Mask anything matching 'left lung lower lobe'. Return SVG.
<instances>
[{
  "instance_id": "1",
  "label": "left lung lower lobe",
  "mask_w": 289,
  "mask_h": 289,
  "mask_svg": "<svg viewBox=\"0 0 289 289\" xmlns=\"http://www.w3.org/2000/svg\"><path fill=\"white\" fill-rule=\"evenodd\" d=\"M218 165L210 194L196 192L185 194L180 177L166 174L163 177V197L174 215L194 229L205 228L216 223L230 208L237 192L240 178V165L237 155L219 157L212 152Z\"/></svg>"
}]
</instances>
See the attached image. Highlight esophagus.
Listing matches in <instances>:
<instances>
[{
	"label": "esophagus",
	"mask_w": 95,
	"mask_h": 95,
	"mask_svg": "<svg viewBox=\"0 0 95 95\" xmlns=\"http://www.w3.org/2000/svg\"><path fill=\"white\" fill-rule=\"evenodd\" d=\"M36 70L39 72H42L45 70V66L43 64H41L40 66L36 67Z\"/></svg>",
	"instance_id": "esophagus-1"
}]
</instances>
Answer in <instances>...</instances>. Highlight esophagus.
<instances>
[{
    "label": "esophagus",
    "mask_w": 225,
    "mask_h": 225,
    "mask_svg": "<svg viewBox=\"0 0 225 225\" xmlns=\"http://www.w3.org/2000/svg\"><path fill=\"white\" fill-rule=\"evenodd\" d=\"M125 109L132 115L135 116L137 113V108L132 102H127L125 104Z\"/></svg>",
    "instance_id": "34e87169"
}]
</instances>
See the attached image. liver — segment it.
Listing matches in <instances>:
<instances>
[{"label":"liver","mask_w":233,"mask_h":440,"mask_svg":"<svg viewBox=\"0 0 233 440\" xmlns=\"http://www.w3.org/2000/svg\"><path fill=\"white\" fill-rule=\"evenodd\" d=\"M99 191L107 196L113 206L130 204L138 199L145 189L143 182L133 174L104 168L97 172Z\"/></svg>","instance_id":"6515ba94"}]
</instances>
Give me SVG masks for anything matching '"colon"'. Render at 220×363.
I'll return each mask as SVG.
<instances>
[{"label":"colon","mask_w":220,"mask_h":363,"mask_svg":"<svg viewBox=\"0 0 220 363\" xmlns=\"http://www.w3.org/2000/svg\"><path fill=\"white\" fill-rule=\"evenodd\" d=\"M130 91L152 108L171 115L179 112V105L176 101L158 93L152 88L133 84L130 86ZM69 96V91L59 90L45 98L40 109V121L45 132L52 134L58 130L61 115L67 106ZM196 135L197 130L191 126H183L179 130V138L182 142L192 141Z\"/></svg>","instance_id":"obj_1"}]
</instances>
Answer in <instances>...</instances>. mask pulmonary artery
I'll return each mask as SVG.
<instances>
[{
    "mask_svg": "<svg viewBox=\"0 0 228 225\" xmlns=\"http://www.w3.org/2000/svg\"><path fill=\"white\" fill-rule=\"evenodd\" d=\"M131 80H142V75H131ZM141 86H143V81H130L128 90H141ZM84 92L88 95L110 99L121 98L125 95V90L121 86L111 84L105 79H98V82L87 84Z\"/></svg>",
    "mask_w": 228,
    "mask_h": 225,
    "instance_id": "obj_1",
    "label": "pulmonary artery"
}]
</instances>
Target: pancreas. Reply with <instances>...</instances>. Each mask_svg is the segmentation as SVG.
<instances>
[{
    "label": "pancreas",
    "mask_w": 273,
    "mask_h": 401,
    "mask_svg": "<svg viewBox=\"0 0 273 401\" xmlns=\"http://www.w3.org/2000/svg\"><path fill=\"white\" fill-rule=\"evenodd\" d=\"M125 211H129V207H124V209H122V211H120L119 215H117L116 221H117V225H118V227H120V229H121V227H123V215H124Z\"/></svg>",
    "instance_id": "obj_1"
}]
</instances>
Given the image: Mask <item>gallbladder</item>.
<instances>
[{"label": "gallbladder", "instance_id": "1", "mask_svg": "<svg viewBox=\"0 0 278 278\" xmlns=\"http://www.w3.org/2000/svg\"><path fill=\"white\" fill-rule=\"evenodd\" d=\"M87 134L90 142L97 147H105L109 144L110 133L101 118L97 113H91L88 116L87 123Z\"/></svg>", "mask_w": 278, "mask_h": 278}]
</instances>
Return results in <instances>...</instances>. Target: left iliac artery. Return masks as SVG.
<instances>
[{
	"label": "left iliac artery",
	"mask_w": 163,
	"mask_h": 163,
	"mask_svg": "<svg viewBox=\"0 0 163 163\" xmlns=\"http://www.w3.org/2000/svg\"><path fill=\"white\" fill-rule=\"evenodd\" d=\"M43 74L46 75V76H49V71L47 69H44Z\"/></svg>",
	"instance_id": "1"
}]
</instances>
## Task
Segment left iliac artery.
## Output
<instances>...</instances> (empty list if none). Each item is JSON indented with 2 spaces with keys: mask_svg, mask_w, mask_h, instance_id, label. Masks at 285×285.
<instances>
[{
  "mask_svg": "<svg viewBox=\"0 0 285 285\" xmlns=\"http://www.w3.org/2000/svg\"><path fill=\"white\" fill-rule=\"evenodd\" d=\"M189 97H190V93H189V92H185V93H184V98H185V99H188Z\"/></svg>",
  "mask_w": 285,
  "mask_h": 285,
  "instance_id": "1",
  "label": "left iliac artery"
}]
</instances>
• • • • •
> **Requirements**
Replace "Answer in" with "Respond in" everywhere it occurs in the data above, and write out all of the data again with nothing else changed.

> **Exercise solution**
Mask anything matching 'left lung lower lobe'. Return SVG.
<instances>
[{
  "instance_id": "1",
  "label": "left lung lower lobe",
  "mask_w": 289,
  "mask_h": 289,
  "mask_svg": "<svg viewBox=\"0 0 289 289\" xmlns=\"http://www.w3.org/2000/svg\"><path fill=\"white\" fill-rule=\"evenodd\" d=\"M218 165L210 194L196 192L185 194L180 177L166 174L163 177V197L174 215L194 229L205 228L216 223L230 208L237 192L240 178V165L237 155L219 157L212 152Z\"/></svg>"
}]
</instances>
See the attached image. Highlight esophagus.
Listing matches in <instances>:
<instances>
[{
	"label": "esophagus",
	"mask_w": 95,
	"mask_h": 95,
	"mask_svg": "<svg viewBox=\"0 0 95 95\" xmlns=\"http://www.w3.org/2000/svg\"><path fill=\"white\" fill-rule=\"evenodd\" d=\"M36 70L39 72H42L45 70V66L43 64H41L40 66L36 67Z\"/></svg>",
	"instance_id": "esophagus-1"
}]
</instances>
Respond in <instances>...</instances>. Highlight esophagus.
<instances>
[{
    "label": "esophagus",
    "mask_w": 225,
    "mask_h": 225,
    "mask_svg": "<svg viewBox=\"0 0 225 225\" xmlns=\"http://www.w3.org/2000/svg\"><path fill=\"white\" fill-rule=\"evenodd\" d=\"M125 109L132 115L135 116L137 113V108L132 102H127L125 104Z\"/></svg>",
    "instance_id": "34e87169"
}]
</instances>
See the attached image. liver — segment it.
Listing matches in <instances>:
<instances>
[{"label":"liver","mask_w":233,"mask_h":440,"mask_svg":"<svg viewBox=\"0 0 233 440\" xmlns=\"http://www.w3.org/2000/svg\"><path fill=\"white\" fill-rule=\"evenodd\" d=\"M99 191L107 196L113 206L130 204L138 199L145 189L143 182L133 174L104 168L97 172Z\"/></svg>","instance_id":"6515ba94"}]
</instances>
Give me SVG masks for anything matching '"colon"'. Render at 220×363.
I'll return each mask as SVG.
<instances>
[{"label":"colon","mask_w":220,"mask_h":363,"mask_svg":"<svg viewBox=\"0 0 220 363\" xmlns=\"http://www.w3.org/2000/svg\"><path fill=\"white\" fill-rule=\"evenodd\" d=\"M130 91L152 108L171 115L179 112V105L176 101L158 93L152 88L133 84L130 86ZM69 96V91L59 90L45 98L40 109V121L45 132L52 134L58 130L61 115L67 106ZM196 135L197 130L191 126H183L179 130V138L182 142L192 141Z\"/></svg>","instance_id":"obj_1"}]
</instances>
Respond in <instances>...</instances>. mask pulmonary artery
I'll return each mask as SVG.
<instances>
[{
    "mask_svg": "<svg viewBox=\"0 0 228 225\" xmlns=\"http://www.w3.org/2000/svg\"><path fill=\"white\" fill-rule=\"evenodd\" d=\"M131 80H142V75H131ZM141 86H143V81H130L128 90H141ZM84 92L88 95L110 99L121 98L125 95V90L121 86L111 84L105 79H98V82L87 84Z\"/></svg>",
    "mask_w": 228,
    "mask_h": 225,
    "instance_id": "obj_1",
    "label": "pulmonary artery"
}]
</instances>
Target: pancreas. Reply with <instances>...</instances>. Each mask_svg is the segmentation as SVG.
<instances>
[{
    "label": "pancreas",
    "mask_w": 273,
    "mask_h": 401,
    "mask_svg": "<svg viewBox=\"0 0 273 401\" xmlns=\"http://www.w3.org/2000/svg\"><path fill=\"white\" fill-rule=\"evenodd\" d=\"M125 211H129V207H124V209H122V211H120L119 215H117L116 221H117V225H118V227H120V229H121V227H123V215H124Z\"/></svg>",
    "instance_id": "obj_1"
}]
</instances>
Given the image: Mask <item>gallbladder</item>.
<instances>
[{"label": "gallbladder", "instance_id": "1", "mask_svg": "<svg viewBox=\"0 0 278 278\" xmlns=\"http://www.w3.org/2000/svg\"><path fill=\"white\" fill-rule=\"evenodd\" d=\"M87 134L90 142L97 147H105L109 144L110 133L101 118L97 113H91L88 116L87 123Z\"/></svg>", "mask_w": 278, "mask_h": 278}]
</instances>
Return results in <instances>...</instances>. Target: left iliac artery. Return masks as SVG.
<instances>
[{
	"label": "left iliac artery",
	"mask_w": 163,
	"mask_h": 163,
	"mask_svg": "<svg viewBox=\"0 0 163 163\" xmlns=\"http://www.w3.org/2000/svg\"><path fill=\"white\" fill-rule=\"evenodd\" d=\"M43 74L46 75V76H49V71L47 69H44Z\"/></svg>",
	"instance_id": "1"
}]
</instances>
## Task
Segment left iliac artery.
## Output
<instances>...</instances> (empty list if none). Each item is JSON indented with 2 spaces with keys: mask_svg, mask_w, mask_h, instance_id, label. Masks at 285×285.
<instances>
[{
  "mask_svg": "<svg viewBox=\"0 0 285 285\" xmlns=\"http://www.w3.org/2000/svg\"><path fill=\"white\" fill-rule=\"evenodd\" d=\"M189 97H190V93H189V92H185V93H184V98H185V99H188Z\"/></svg>",
  "mask_w": 285,
  "mask_h": 285,
  "instance_id": "1",
  "label": "left iliac artery"
}]
</instances>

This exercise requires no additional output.